# Data shown:
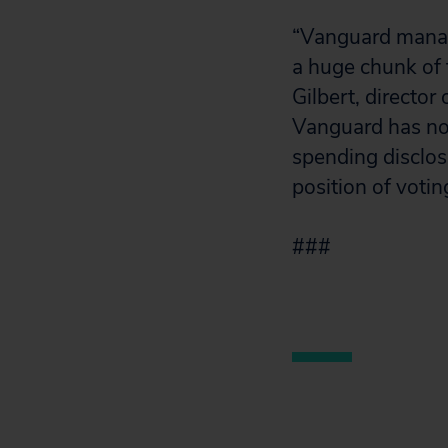
“Vanguard manag
a huge chunk of t
Gilbert, director
Vanguard has not
spending disclo
position of votin
###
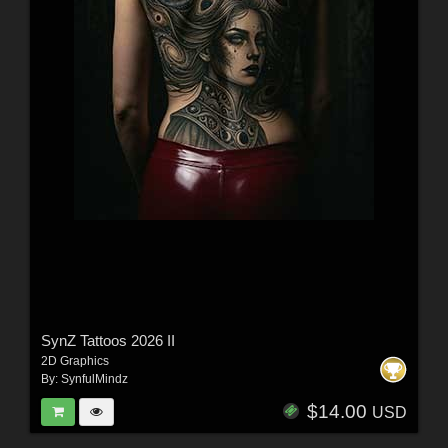
SynZ Tattoos 2026 II
2D Graphics
By:
SynfulMindz
$14.00
USD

# Work to complete:
Restate each entry word for word, please, but drop any images it holds.

# Solution for this problem:
“Vanguard manag
a huge chunk of t
Gilbert, director
Vanguard has not
spending disclo
position of votin
###
SynZ Tattoos 2026 II
2D Graphics
By:
SynfulMindz
$14.00
USD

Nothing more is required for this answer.